Please reproduce the records below word for word, leaving out the pictures.
### Given records
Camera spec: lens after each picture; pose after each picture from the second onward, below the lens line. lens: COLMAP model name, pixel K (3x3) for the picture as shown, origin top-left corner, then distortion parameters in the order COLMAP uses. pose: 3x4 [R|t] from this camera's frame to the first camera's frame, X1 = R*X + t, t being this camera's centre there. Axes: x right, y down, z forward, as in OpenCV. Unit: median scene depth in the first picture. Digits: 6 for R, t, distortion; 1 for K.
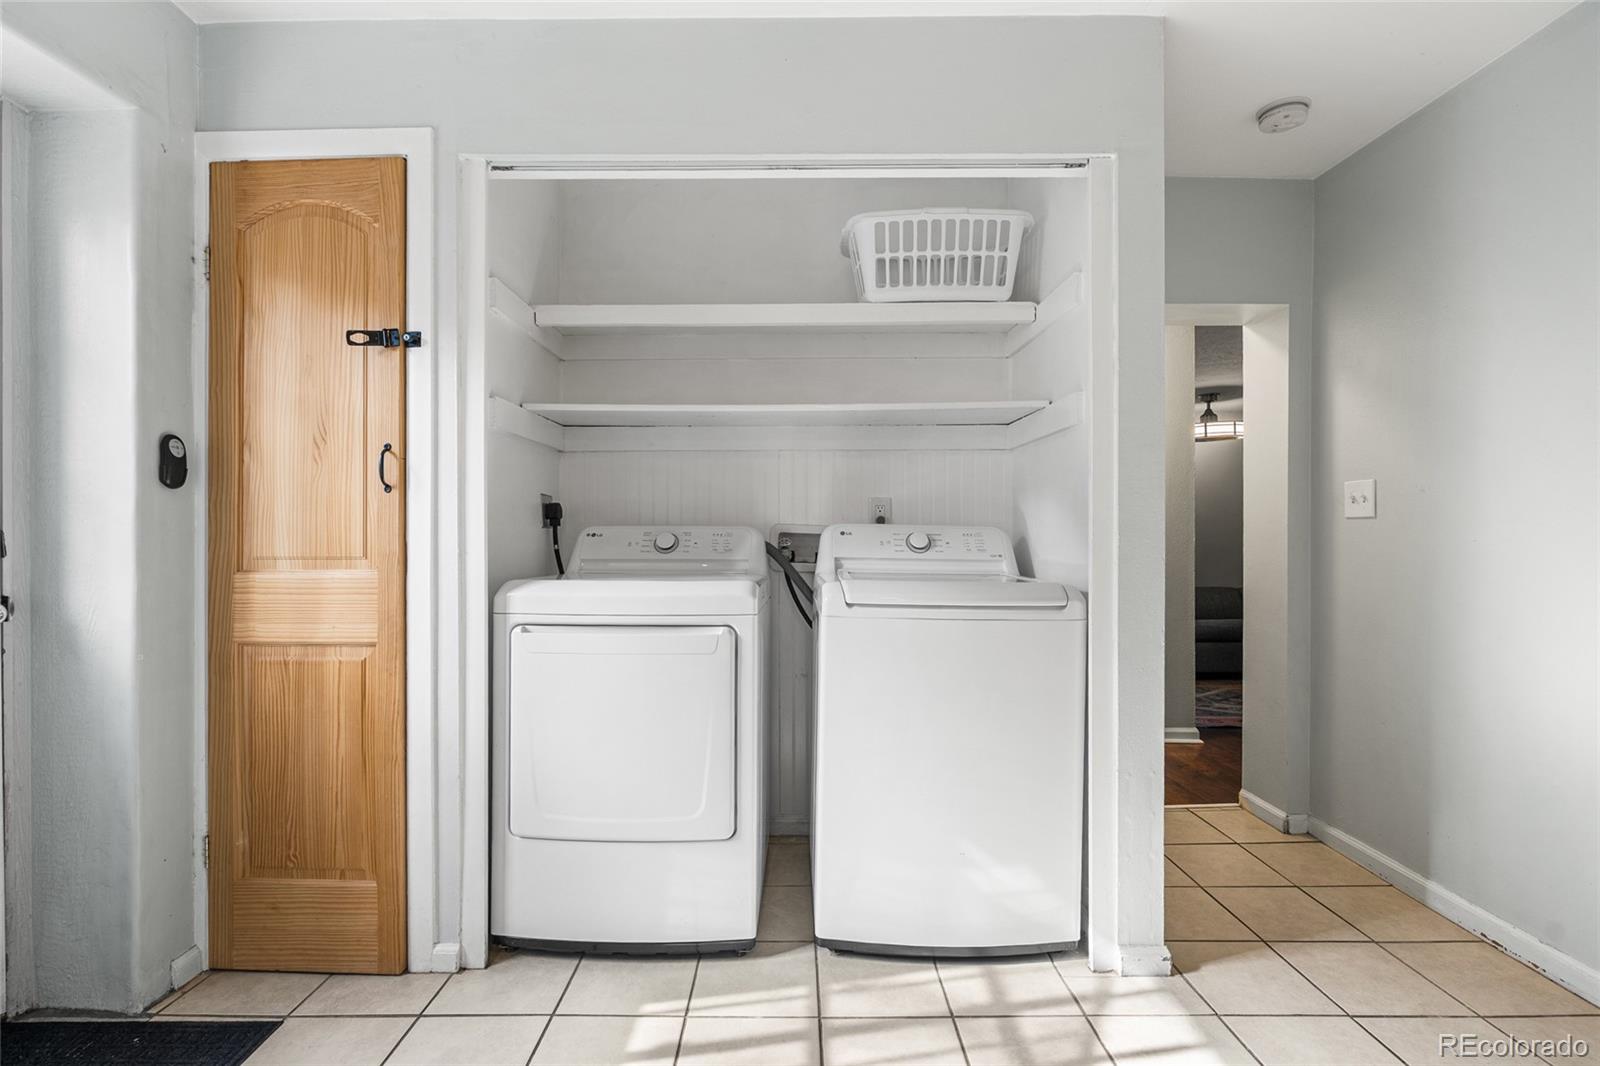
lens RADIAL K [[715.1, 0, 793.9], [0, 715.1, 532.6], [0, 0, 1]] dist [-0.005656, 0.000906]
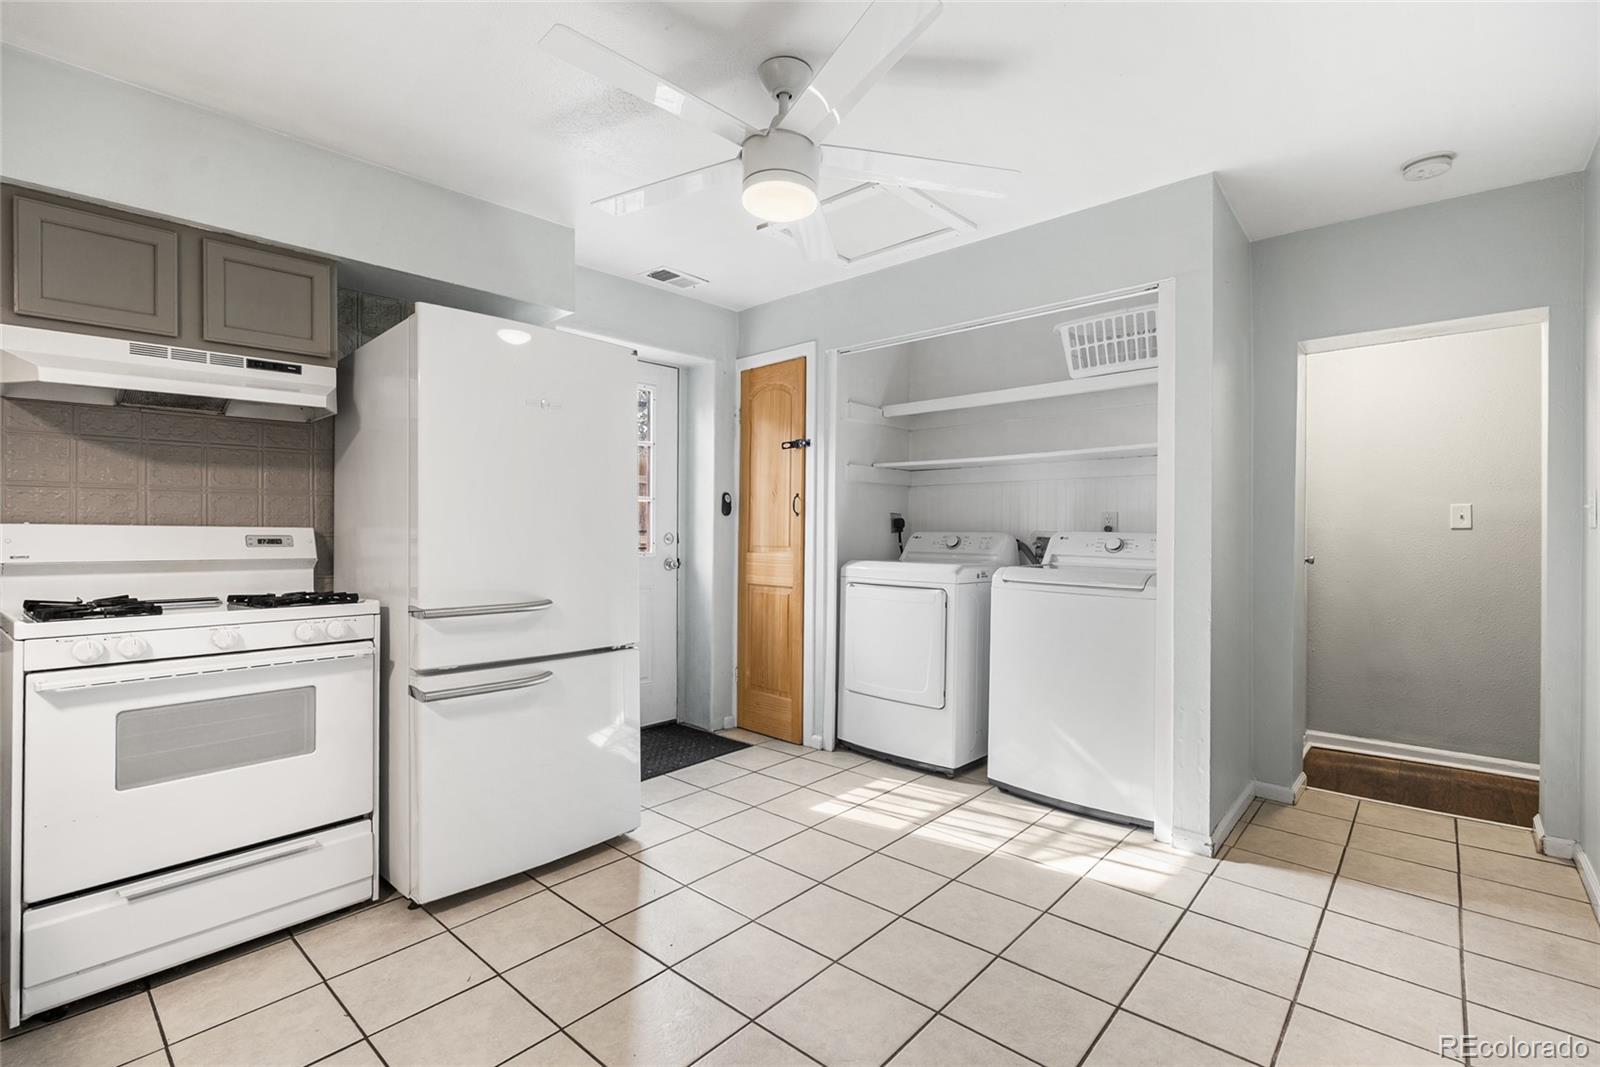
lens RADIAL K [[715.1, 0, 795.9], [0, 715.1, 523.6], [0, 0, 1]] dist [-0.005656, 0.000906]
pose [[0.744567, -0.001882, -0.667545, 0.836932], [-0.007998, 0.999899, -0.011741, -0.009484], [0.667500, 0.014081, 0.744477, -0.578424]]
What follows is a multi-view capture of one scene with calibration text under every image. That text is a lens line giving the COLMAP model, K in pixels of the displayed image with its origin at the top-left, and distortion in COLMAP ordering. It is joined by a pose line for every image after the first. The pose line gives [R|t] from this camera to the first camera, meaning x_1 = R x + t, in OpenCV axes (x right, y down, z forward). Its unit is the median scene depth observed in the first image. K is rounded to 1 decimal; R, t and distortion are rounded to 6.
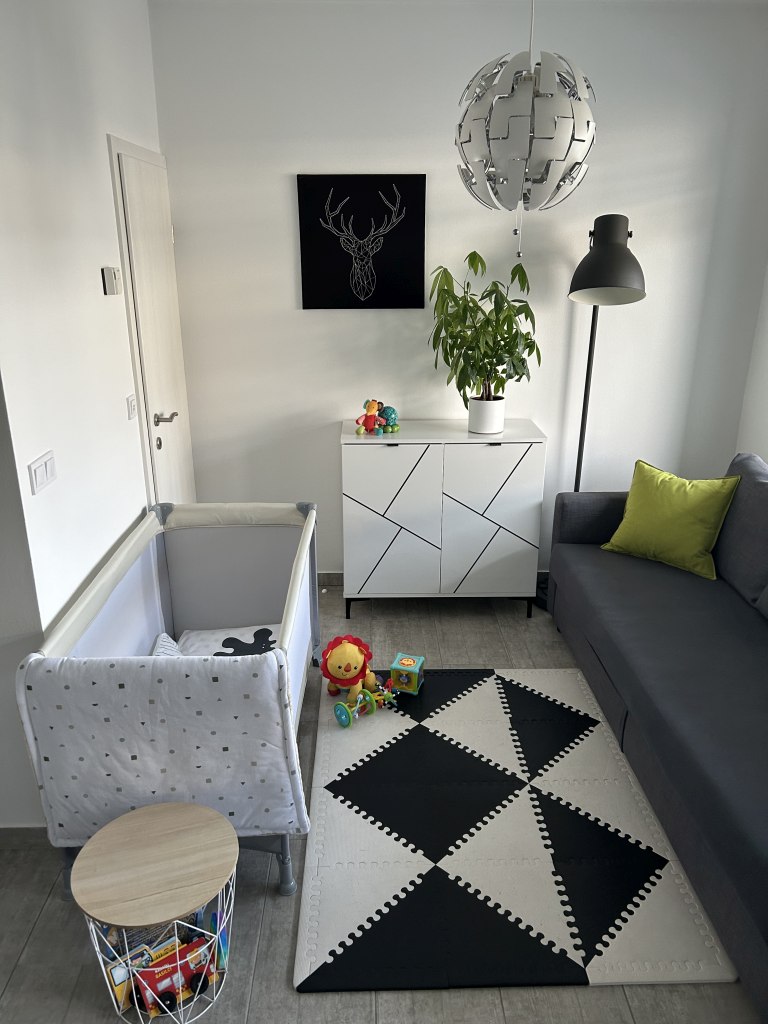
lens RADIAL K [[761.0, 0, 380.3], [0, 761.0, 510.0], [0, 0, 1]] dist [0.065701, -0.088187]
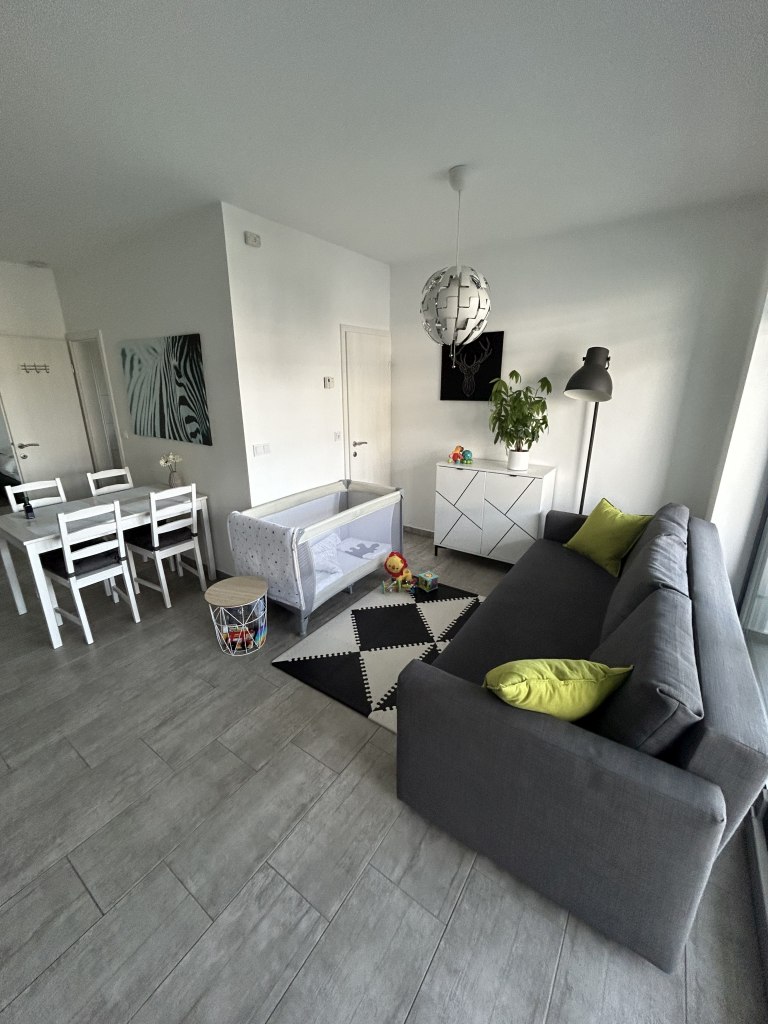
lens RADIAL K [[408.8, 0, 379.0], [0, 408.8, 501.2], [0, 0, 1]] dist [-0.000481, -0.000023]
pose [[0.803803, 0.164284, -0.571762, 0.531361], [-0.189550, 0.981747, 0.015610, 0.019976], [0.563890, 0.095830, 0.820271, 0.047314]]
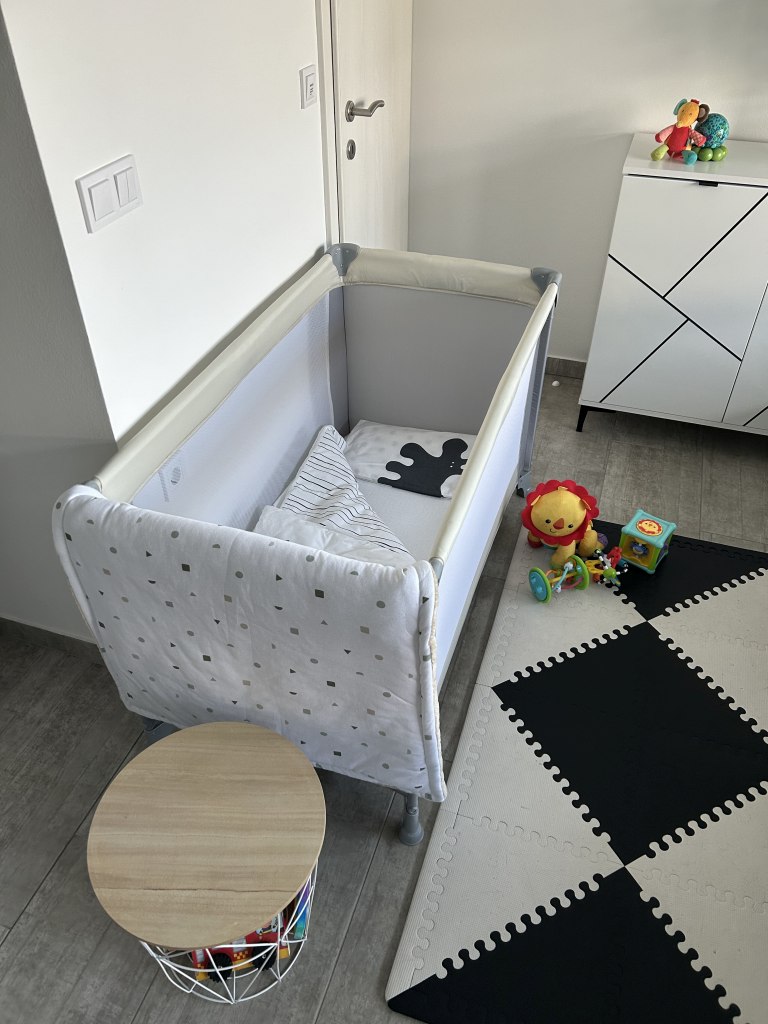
######
** The answer **
Camera spec: lens after each picture; pose after each picture from the second onward, below the lens line. lens: COLMAP model name, pixel K (3x3) for the picture as shown, origin top-left corner, then distortion parameters in the order COLMAP uses. pose: 3x4 [R|t] from this camera's frame to the first camera's frame, X1 = R*X + t, t being this camera's centre there. Axes: x right, y down, z forward, as in OpenCV. Unit: median scene depth in the first picture. Digits: 6 for R, t, distortion; 1 for K.
lens RADIAL K [[715.1, 0, 793.9], [0, 715.1, 532.6], [0, 0, 1]] dist [-0.005656, 0.000906]
lens RADIAL K [[715.1, 0, 795.9], [0, 715.1, 523.6], [0, 0, 1]] dist [-0.005656, 0.000906]
pose [[0.744567, -0.001882, -0.667545, 0.836932], [-0.007998, 0.999899, -0.011741, -0.009484], [0.667500, 0.014081, 0.744477, -0.578424]]
What follows is a multi-view capture of one scene with calibration text under every image. That text is a lens line giving the COLMAP model, K in pixels of the displayed image with its origin at the top-left, and distortion in COLMAP ordering. It is joined by a pose line for every image after the first. The pose line gives [R|t] from this camera to the first camera, meaning x_1 = R x + t, in OpenCV axes (x right, y down, z forward). Its unit is the median scene depth observed in the first image. K is rounded to 1 decimal; R, t and distortion are rounded to 6.
lens RADIAL K [[761.0, 0, 380.3], [0, 761.0, 510.0], [0, 0, 1]] dist [0.065701, -0.088187]
lens RADIAL K [[408.8, 0, 379.0], [0, 408.8, 501.2], [0, 0, 1]] dist [-0.000481, -0.000023]
pose [[0.803803, 0.164284, -0.571762, 0.531361], [-0.189550, 0.981747, 0.015610, 0.019976], [0.563890, 0.095830, 0.820271, 0.047314]]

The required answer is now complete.